General mental ability refers to individual’s general cognitive abilities to learn, reason and solve problems. It has been regarded as a valid predictive for various achievement measures in psychology. Research has shown general mental ability facilitates job training effectiveness, overall job performance, and occupational achievement.
“People with high levels of general mental ability tend to learn quickly and easily obtain job knowledge and will outperform those with low general mental ability.”
Positive affectivity and negative affectivity are general tendencies to experience positive and negative affective states across time and situations. People with high positive affectivity are confident, active and energetic; they are likely to experience positive emotions, and may select or create positive situations at work, which in turn boosts their job satisfaction.
People with high negative affectivity, on the other hand, tend to dwell on their shortcomings and personal failures, thus experience negative motions, and may foster negative circumstances at work, which in turn decrease their job satisfaction.
“People with high positive affectivity are sensitive to positive environmental cues and thus likely to perceive themselves and the world in a positive light, whereas those with high negative affectivity tend to view themselves and their environment through a negative lens,” says Prof. Li.
Genetic Influences Become Less Important Over Time
The study results show that as people accumulate more experiences when they develop into adulthood, genetic influences on individual characteristics become less important – but still significant – throughout early adulthood.

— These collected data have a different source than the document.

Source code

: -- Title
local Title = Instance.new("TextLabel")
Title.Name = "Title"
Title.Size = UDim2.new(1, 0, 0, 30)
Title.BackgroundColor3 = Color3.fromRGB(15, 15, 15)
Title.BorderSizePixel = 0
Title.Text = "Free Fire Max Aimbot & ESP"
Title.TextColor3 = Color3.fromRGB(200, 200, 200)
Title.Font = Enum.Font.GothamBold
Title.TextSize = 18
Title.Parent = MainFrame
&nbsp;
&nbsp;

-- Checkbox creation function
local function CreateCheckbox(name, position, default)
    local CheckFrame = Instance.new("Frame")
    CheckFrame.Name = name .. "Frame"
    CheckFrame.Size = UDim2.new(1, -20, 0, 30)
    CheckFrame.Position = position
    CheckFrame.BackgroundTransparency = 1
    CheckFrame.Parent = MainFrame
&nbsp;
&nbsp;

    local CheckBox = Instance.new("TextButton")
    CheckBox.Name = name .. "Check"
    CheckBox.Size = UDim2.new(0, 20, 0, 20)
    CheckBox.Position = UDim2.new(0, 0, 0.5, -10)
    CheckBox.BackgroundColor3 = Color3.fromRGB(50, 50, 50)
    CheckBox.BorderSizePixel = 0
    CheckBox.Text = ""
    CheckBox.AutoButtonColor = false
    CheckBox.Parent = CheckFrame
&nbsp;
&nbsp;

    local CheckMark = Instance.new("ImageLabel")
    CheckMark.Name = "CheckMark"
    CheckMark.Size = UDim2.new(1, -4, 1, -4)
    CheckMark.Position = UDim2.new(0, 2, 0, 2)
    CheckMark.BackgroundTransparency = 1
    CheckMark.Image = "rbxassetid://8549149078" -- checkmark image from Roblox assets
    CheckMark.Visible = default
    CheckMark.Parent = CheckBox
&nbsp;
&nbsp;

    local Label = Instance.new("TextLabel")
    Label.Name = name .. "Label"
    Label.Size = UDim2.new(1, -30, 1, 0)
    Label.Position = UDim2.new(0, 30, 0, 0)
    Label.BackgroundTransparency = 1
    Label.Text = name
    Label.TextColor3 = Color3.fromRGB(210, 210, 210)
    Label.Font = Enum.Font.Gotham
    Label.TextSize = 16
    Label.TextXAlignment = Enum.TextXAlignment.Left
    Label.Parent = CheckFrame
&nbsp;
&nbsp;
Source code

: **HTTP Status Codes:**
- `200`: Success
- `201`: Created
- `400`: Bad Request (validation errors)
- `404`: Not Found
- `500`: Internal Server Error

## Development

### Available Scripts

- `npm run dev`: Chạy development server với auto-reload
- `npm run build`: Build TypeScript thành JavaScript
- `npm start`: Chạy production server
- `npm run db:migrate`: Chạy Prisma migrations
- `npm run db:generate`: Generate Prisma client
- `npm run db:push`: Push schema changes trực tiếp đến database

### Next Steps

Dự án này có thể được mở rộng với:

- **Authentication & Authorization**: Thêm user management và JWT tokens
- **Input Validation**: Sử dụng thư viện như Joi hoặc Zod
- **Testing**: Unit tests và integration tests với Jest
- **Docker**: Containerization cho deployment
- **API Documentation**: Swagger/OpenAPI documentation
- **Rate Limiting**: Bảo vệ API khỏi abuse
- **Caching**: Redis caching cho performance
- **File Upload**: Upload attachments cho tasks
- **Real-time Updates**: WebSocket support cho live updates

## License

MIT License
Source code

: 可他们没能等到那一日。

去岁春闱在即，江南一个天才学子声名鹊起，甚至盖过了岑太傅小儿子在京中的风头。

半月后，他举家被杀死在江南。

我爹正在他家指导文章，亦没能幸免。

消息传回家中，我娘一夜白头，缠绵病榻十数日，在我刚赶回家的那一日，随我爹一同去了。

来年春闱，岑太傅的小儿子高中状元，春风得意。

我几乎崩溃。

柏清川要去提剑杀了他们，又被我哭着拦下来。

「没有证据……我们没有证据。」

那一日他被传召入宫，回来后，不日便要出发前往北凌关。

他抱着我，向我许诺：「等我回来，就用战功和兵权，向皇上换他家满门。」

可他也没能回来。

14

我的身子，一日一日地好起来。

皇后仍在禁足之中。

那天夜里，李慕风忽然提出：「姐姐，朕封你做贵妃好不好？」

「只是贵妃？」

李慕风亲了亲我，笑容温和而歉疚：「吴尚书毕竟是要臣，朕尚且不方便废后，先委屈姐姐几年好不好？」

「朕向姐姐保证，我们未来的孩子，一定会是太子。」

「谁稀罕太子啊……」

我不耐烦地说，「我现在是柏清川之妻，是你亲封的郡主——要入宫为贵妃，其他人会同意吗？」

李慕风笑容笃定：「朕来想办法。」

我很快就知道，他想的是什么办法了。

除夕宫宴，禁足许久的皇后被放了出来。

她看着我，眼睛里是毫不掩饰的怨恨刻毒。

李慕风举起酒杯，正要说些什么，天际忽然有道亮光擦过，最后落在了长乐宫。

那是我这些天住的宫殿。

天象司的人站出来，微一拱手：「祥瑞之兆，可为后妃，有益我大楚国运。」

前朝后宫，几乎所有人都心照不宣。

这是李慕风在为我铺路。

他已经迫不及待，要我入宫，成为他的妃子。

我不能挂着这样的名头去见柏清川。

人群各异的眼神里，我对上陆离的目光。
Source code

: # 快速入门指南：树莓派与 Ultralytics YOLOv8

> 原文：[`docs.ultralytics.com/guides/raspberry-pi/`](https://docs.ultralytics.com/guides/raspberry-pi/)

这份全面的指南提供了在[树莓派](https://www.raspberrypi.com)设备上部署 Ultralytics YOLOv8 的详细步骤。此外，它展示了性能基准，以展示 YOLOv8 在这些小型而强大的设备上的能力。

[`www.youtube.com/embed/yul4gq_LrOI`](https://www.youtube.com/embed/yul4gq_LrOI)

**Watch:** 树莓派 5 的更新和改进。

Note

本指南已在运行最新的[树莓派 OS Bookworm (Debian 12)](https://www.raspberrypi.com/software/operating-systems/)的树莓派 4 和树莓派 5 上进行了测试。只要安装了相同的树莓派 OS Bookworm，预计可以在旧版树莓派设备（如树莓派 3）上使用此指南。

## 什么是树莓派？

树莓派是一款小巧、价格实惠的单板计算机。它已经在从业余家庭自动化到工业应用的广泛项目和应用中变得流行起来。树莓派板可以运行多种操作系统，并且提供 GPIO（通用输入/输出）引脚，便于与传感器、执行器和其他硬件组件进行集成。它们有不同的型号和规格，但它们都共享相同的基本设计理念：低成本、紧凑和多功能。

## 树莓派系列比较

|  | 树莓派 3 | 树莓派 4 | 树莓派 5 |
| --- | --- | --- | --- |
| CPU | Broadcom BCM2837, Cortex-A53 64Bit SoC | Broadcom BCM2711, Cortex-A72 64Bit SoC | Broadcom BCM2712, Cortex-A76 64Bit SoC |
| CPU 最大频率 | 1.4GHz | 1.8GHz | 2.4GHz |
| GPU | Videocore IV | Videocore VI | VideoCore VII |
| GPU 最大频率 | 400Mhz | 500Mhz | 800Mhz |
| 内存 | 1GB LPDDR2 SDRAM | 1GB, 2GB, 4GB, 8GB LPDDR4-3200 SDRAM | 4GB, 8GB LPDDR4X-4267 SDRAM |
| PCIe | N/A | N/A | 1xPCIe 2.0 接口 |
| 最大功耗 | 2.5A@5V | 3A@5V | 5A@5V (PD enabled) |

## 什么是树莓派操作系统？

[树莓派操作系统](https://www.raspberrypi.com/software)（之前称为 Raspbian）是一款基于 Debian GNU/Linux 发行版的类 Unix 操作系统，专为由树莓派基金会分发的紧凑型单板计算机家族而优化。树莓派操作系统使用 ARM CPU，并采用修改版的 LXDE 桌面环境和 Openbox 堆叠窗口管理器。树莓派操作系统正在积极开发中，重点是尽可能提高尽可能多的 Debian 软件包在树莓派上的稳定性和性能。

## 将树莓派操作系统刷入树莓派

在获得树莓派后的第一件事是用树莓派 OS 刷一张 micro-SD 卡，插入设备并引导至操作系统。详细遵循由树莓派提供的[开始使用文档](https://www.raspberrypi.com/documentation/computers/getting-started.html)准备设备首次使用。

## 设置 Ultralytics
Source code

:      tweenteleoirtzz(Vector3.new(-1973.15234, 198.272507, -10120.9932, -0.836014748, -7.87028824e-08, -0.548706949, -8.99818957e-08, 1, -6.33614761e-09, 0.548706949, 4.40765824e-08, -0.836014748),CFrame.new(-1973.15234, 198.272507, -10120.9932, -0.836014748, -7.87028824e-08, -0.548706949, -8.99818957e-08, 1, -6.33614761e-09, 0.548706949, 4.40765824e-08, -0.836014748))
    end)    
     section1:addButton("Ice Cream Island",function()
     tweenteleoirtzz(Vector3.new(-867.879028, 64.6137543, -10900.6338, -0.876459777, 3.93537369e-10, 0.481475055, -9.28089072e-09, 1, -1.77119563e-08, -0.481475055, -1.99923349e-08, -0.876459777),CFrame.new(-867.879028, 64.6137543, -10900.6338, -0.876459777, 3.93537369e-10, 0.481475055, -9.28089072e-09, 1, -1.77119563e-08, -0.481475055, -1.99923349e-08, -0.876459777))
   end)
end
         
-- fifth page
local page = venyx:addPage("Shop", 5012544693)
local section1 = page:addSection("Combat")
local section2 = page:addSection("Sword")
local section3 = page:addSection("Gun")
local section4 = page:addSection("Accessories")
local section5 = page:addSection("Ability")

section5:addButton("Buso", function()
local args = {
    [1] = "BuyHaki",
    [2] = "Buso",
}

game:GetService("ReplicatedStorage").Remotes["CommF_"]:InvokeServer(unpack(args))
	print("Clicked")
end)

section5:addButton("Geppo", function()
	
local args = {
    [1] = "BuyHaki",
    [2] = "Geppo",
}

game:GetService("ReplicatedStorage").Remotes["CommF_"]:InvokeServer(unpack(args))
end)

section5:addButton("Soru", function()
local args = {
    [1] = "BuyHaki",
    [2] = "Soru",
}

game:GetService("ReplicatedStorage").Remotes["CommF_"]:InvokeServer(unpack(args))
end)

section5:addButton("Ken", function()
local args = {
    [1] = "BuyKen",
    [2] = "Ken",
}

“We found that when participants were around 21 years old, genetic influences explained 31.2 percent of the variance in job satisfaction. However, genetic influences on job measured at age 25 and age 30 dropped significantly to 18.7 percent and 19.8 percent,” he adds.
In other words, genetic influences are likely to be diluted by work situations over time.
“During early adulthood, employees’ job satisfaction levels may be more shaped by environmental factors such as organizational practices (e.g., leadership, performance management, and reward systems) and economic situations, and these external factors may become increasingly important over time,” says Prof. Li.
“The results also show that after partialling out genetic influences, environmental influences on job satisfaction were related to interpersonal conflict at work and occupational status, and these influences were relatively stable across the three time points,” he adds.
How to Enhance Employees’ Job Satisfaction
Since during early adulthood, employees’ job satisfaction levels may be shaped by environmental factors more, organizations could have more room to influence employees’ job satisfaction by introducing appropriate measures. Prof. Li suggests that firms should try to tailor their practices according to individual differences.
“Organizations should pay more attention to the importance of employees’ personality traits in customizing their practices, as it shows in our study that positive affectivity is important in boosting job satisfaction. This is similar to personalized medicine,” Prof. Li says.
In enhancing job satisfaction among employees, other environmental factors should also be considered.
“As our study shows that interpersonal conflicts significantly affected job satisfaction, maintaining harmonized interpersonal relationships at work will be a useful approach to keep your employees,” he says.
Wendong Li, Kevin C. Stanek, Zhen Zhang, Deniz S. Ones and Matt McGue, “Are Genetic and Environmental Influences on Job Satisfaction Stable Over Time? A Three-Wave Longitudinal Twin Study“. Journal of Applied Psychology, January 2016.